Towards Scalable Deep Learning via I/O Analysis and Optimization
|Title||Towards Scalable Deep Learning via I/O Analysis and Optimization|
|Year of Publication||2017|
|Authors||Pumma, S, Si, M, Feng, W, Balaji, P|
Deep learning systems have been growing in prominence as a way to automatically characterize objects, trends, and anomalies. Given the importance of deep learning systems, researchers have been investigating techniques to optimize such systems. An area of particular interest has been using large supercomputing systems to quickly generate effective deep learning networks: a phase often referred to as “training” of the deep learning neural network. As we scale existing deep learning frameworks—such as Caffe—on these large supercom- puting systems, we notice that the parallelism can help improve the computation tremendously, leaving data I/O as the major bottleneck limiting the overall system scalability.
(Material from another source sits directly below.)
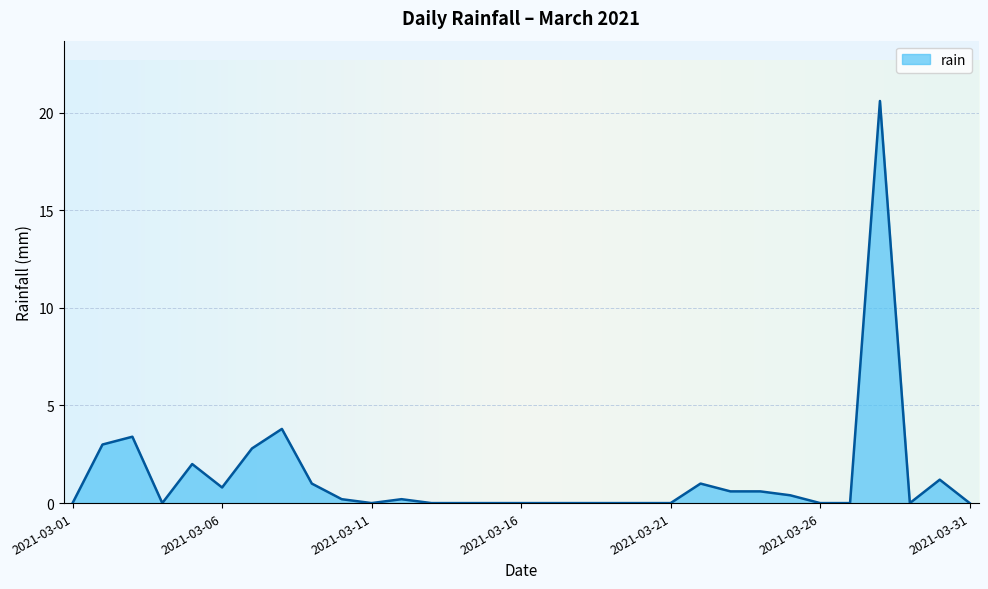

Reading left to right, list all the values displayed in this chart.

0.0	3.0	3.4	0.0	2.0	0.8	2.8	3.8	1.0	0.2	0.0	0.2	0.0	0.0	0.0	0.0	0.0	0.0	0.0	0.0	0.0	1.0	0.6	0.6	0.4	0.0	0.0	20.6	0.0	1.2	0.0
In this paper, we first present a detailed analysis of the performance bottlenecks of Caffe on large supercomputing systems. Our analysis shows that the I/O subsystem of Caffe—LMDB—relies on memory-mapped I/O to access its database, which can be highly inefficient on large-scale systems because of its interaction with the process scheduling system and the network-based parallel filesystem. Based on this analysis, we then present LMDBIO, our optimized I/O plugin for Caffe that takes into account the data access pattern of Caffe in order to vastly improve I/O performance. Our experimental results show that LMDBIO can improve the overall execution time of Caffe by nearly 20-fold in some cases.